Secure texting, a key component in healthcare disaster communication

Secure texting, a key component in healthcare disaster communication

Information Technology is such an embedded part of healthcare delivery today that the recent hurricanes in Texas, Florida, and the Caribbean should really make all providers stop and think of how effective their current disaster plans really are. As Irma made clear, a community doesn’t have to be even remotely close to coastal waters to be impacted. In fact, many thought Atlanta was hit much harder by damaging winds and rain than even Savannah.  Hurricanes Harvey, Irma, and Maria have proven that preparedness for such events is vital, regardless if you are a family of four or a multi-billion dollar healthcare operation. There are certain things that can and should be included in emergency planning, and since many of these events occur during designated severe weather seasons, such planning is made easier to accomplish

 

As we have seen over the past few months, the healthcare industry and its patients were some of the hardest hit. From prolonged power outages and network failures to basic telephone communication plans, modern disasters, both natural and manmade are cause for every CIO in America to stop and think about the effectiveness of the current tools in place. Individuals who were either homebound or bedridden were stuck wondering what their fate would be. This is where secure texting can play an invaluable role. This technology developed as a tool to can be easily established as a key component of your emergency command center, especially when cell phone networks are too congested for voice calls. All of this takes place while still maintaining HIPAA compliance, even in the direst of circumstances.

 

Secure texting, as a technology, is a growing in popularity across the healthcare spectrum, allowing clinicians to exchange patient information between themselves and other care team members without risking a hefty HIPAA violation.

 

Keys to disaster preparation

 

Before the event: In those times when eminent disasters are known, consider adding secure texting to your existing group planning.

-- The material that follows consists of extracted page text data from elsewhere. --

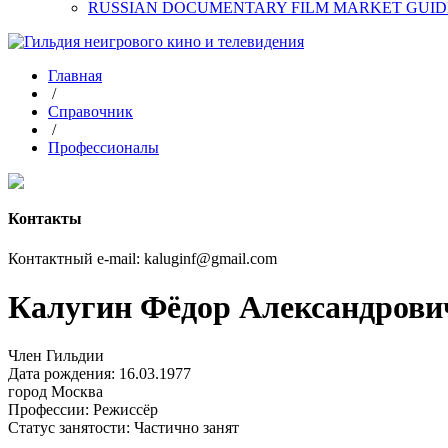
RUSSIAN DOCUMENTARY FILM MARKET GUID
Главная
/
Справочник
/
Профессионалы
Контакты
Контактный e-mail: kaluginf@gmail.com
Калугин Фёдор Александрови
Член Гильдии
Дата рождения: 16.03.1977
город
Москва
Профессии:
Режиссёр
Статус занятости:
Частично занят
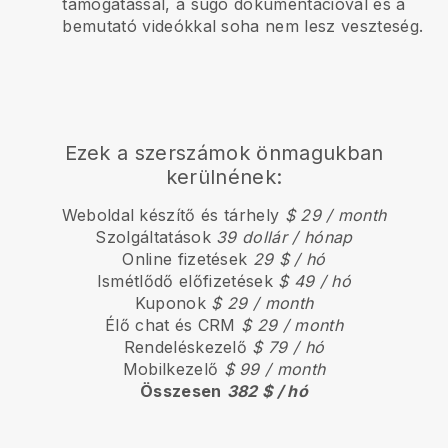
támogatással, a súgó dokumentációval és a
bemutató videókkal soha nem lesz veszteség.
Ezek a szerszámok önmagukban
kerülnének:
Weboldal készítő és tárhely
$ 29 / month
Szolgáltatások
39 dollár / hónap
Online fizetések
29 $ / hó
Ismétlődő előfizetések
$ 49 / hó
Kuponok
$ 29 / month
Élő chat és CRM
$ 29 / month
Rendeléskezelő
$ 79 / hó
Mobilkezelő
$ 99 / month
Összesen
382 $ / hó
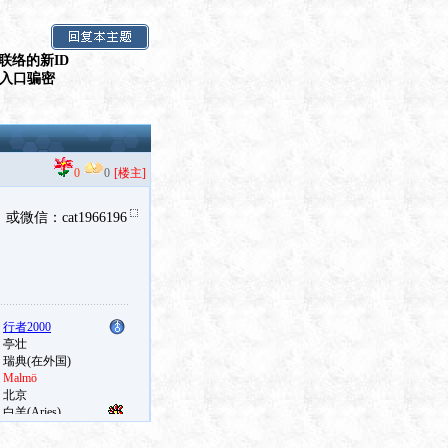
联络的新ID
假入口骗密
0
0
[楼主]
信：cat1966196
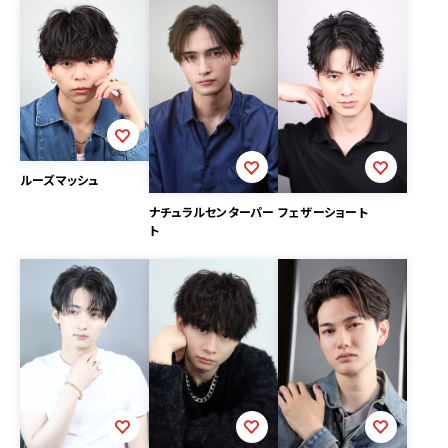
ルーズマッシュ
ナチュラルセンターパー
フェザーショート
ト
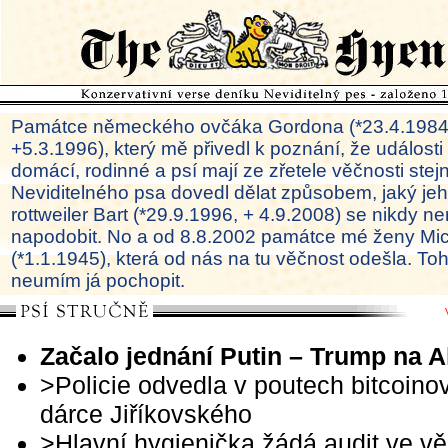
Památce německého ovčáka Gordona (*23.4.1984
+5.3.1996), který mě přivedl k poznání, že události
domácí, rodinné a psí mají ze zřetele věčnosti ste
Neviditelného psa dovedl dělat způsobem, jaký je
rottweiler Bart (*29.9.1996, + 4.9.2008) se nikdy ne
napodobit. No a od 8.8.2002 památce mé ženy Mi
(*1.1.1945), která od nás na tu věčnost odešla. To
neumím já pochopit.
Začalo jednání Putin – Trump na A
>Policie odvedla v poutech bitcoino
dárce Jiříkovského
>Hlavní hygienička žádá audit ve vě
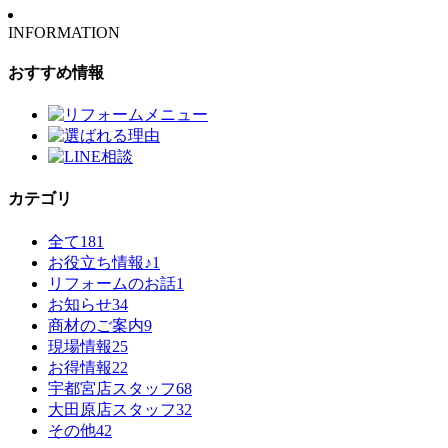
INFORMATION
おすすめ情報
カテゴリ
全て
181
お役立ち情報♪
1
リフォームのお話
1
お知らせ
34
商材のご案内
9
現場情報
25
お得情報
22
宇都宮店スタッフ
68
大田原店スタッフ
32
その他
42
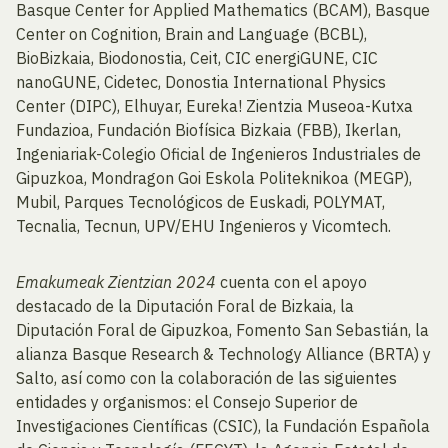
Basque Center for Applied Mathematics (BCAM), Basque
Center on Cognition, Brain and Language (BCBL),
BioBizkaia, Biodonostia, Ceit, CIC energiGUNE, CIC
nanoGUNE, Cidetec, Donostia International Physics
Center (DIPC), Elhuyar, Eureka! Zientzia Museoa-Kutxa
Fundazioa, Fundación Biofísica Bizkaia (FBB), Ikerlan,
Ingeniariak-Colegio Oficial de Ingenieros Industriales de
Gipuzkoa, Mondragon Goi Eskola Politeknikoa (MEGP),
Mubil, Parques Tecnológicos de Euskadi, POLYMAT,
Tecnalia, Tecnun, UPV/EHU Ingenieros y Vicomtech.
Emakumeak Zientzian 2024
cuenta con el apoyo
destacado de la Diputación Foral de Bizkaia, la
Diputación Foral de Gipuzkoa, Fomento San Sebastián, la
alianza Basque Research & Technology Alliance (BRTA) y
Salto, así como con la colaboración de las siguientes
entidades y organismos: el Consejo Superior de
Investigaciones Científicas (CSIC), la Fundación Española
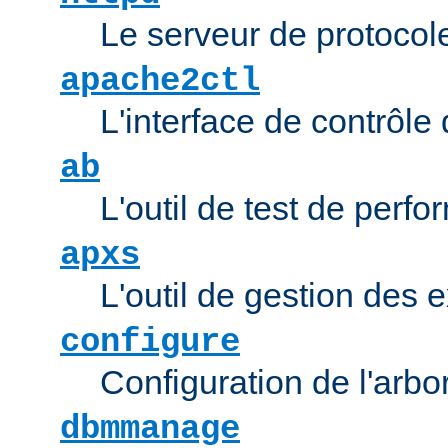
Le serveur de protocol
apache2ctl
L'interface de contrôl
ab
L'outil de test de per
apxs
L'outil de gestion des
configure
Configuration de l'arb
dbmmanage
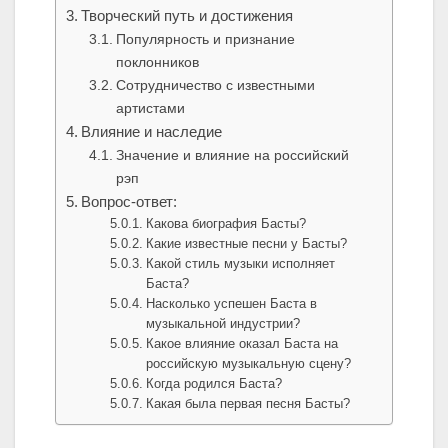
Творческий путь и достижения
Популярность и признание
поклонников
Сотрудничество с известными
артистами
Влияние и наследие
Значение и влияние на российский
рэп
Вопрос-ответ:
Какова биография Басты?
Какие известные песни у Басты?
Какой стиль музыки исполняет
Баста?
Насколько успешен Баста в
музыкальной индустрии?
Какое влияние оказал Баста на
российскую музыкальную сцену?
Когда родился Баста?
Какая была первая песня Басты?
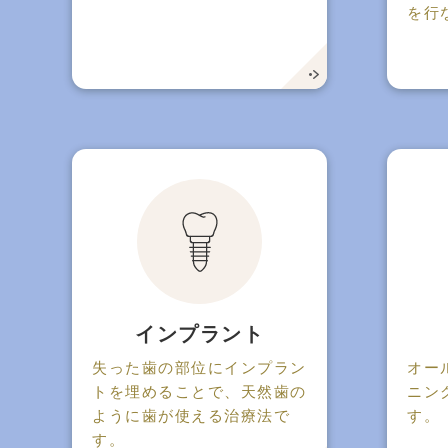
を行
インプラント
失った歯の部位にインプラン
オー
トを埋めることで、天然歯の
ニン
ように歯が使える治療法で
す。
す。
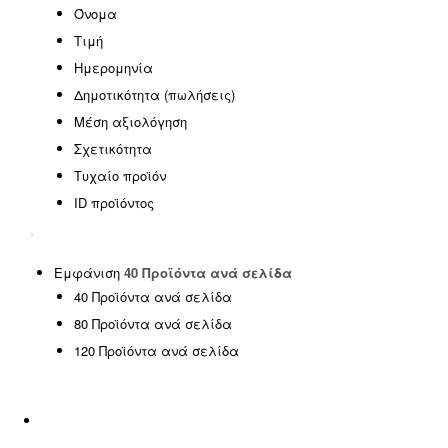
EASTER OFFERS
(0)
Όνομα
HOT DEALS
(0)
Τιμή
SPECIAL OFFERS
(0)
Ημερομηνία
SUMMER SALE
(0)
Δημοτικότητα (πωλήσεις)
Έπιπλα γραφείου
(0)
Μέση αξιολόγηση
Έπιπλα εξωτερικού χώρου
(146)
Σχετικότητα
Έπιπλα εσωτερικού χώρου
(185)
Τυχαίο προϊόν
ΦΟΙΤΗΤΙΚΑ ΠΑΚΕΤΑ
(14)
ID προϊόντος
Χωρίς κατηγορία
(1)
SPRING OFFERS
(0)
Uncategorized
(2)
Εμφάνιση
40 Προϊόντα ανά σελίδα
40 Προϊόντα ανά σελίδα
Αιώρες - Κούνιες
(5)
80 Προϊόντα ανά σελίδα
Διακόσμηση
(5)
120 Προϊόντα ανά σελίδα
Είδη ταξιδίου
(0)
Εμποτισμένη Ξυλεία
(0)
Εξοπλισμός Παραλίας
(17)
Επαγγελματικά έπιπλα
(8)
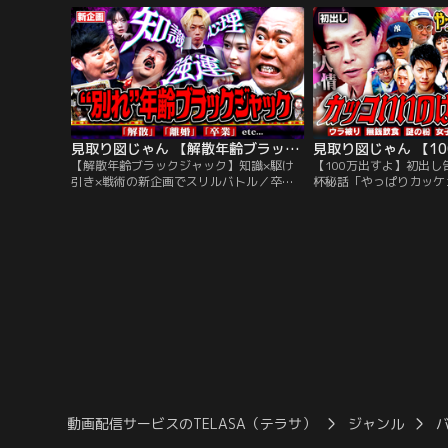
週はココだから話せる大人の事情がこぼれ
で言うから許して欲しい
だす… 「夜景を見た男から零れるアノ思い
な組み合わせで秘密の会
って…」 「○○ってこすられ過ぎてな
攻める？ひろゆきの投資
い…？」…。
見取り図じゃん 【解散年齢ブラックジャック】知識×駆け引き×戦術の新企画でスリルバトル（2026/07/02放送分）
【解散年齢ブラックジャック】知識×駆け
【100万出すよ】初出し
引き×戦術の新企画でスリルバトル／卒
杯秘話「やっぱりカッケ
業、引退、そして解散…人生には様々な
「カッケェ男」…ムズく
「別れ」が訪れる。今宵はそんな別れでブ
たちは憧れる。ちょいワ
ースト…“リブート”を果たした 芸能人の年
粋なふるまい。令和に通
齢当てギャンブル…オリジナルブラックジ
メンバーが豪華集結！！
ャックの新企画 心理戦に自信アリのナダル
バーで遭遇したエロ紳士
＆岡野陽一、ギャンブル大好き空気階段も
じゅうが初めて語る…ピ
ぐらが集結。
くれたあの先輩…。
動画配信サービスのTELASA（テラサ）
ジャンル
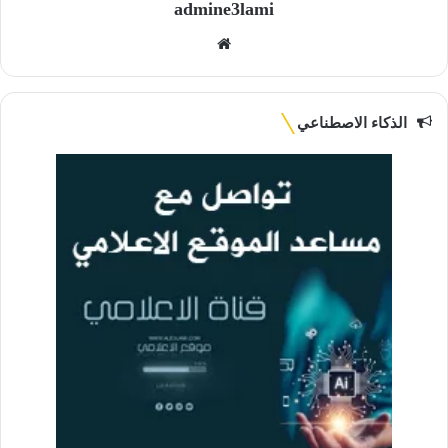
admine3lami
موقع
الويب
الذكاء الاصطناعي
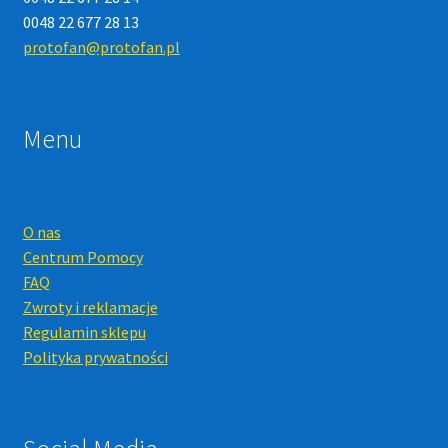
0048 22 677 28 13
protofan@protofan.pl
Menu
O nas
Centrum Pomocy
FAQ
Zwroty i reklamacje
Regulamin sklepu
Polityka prywatności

Utilizing secure texting as a key part of your communication policy during storms allows you to increase your commitment to patients who are unable to care for themselves. Additionally, secure texting can be used for scheduled employee check-ins in case telephone communication is offline.

 

During the event: In the midst of a disaster, secure texting should be used by designated admins to provide updates on current conditions as well as to issue travel advisories for nurses in the field. During long-term events, schedules and changes in responsibility can be easily managed by secure texting.

 

After the event: Once an event has passed, every organization’s top priority should be to assess damage, begin recovery efforts, and start to resume normal operations. This, however, can only occur if levels of devastation are manageable. Severe power outages and impassable roads can make it difficult to resume operations. In these situations, secure texting can provide quick and easy communication ranging from basic reminders of HIPAA compliance over non-secure channels to first aid and key points of awareness for heat exhaustion of patients.

 

Planning ahead with secure texting

 

The last 25 years have seen a disturbing trend of increasingly dangerous natural disasters, ranging from hurricanes Andrew, Katrina, Harvey, and Irma to deadly earthquakes and forest fires. The devastation of such events makes strong cases for disaster preparedness on all levels of society. As this current hurricane season continues, it makes sense for everyone to take stock of what has been effective and what has not.  In addition to these seasons, winter weather and tornadoes should also be included in annual plans to prep for and mitigate issues around natural disasters.

 

Secure texting is designed in such a way that care team collaboration can continue, even in times of disaster. Healthcare doesn’t stop if a network goes offline, and neither should care team collaboration.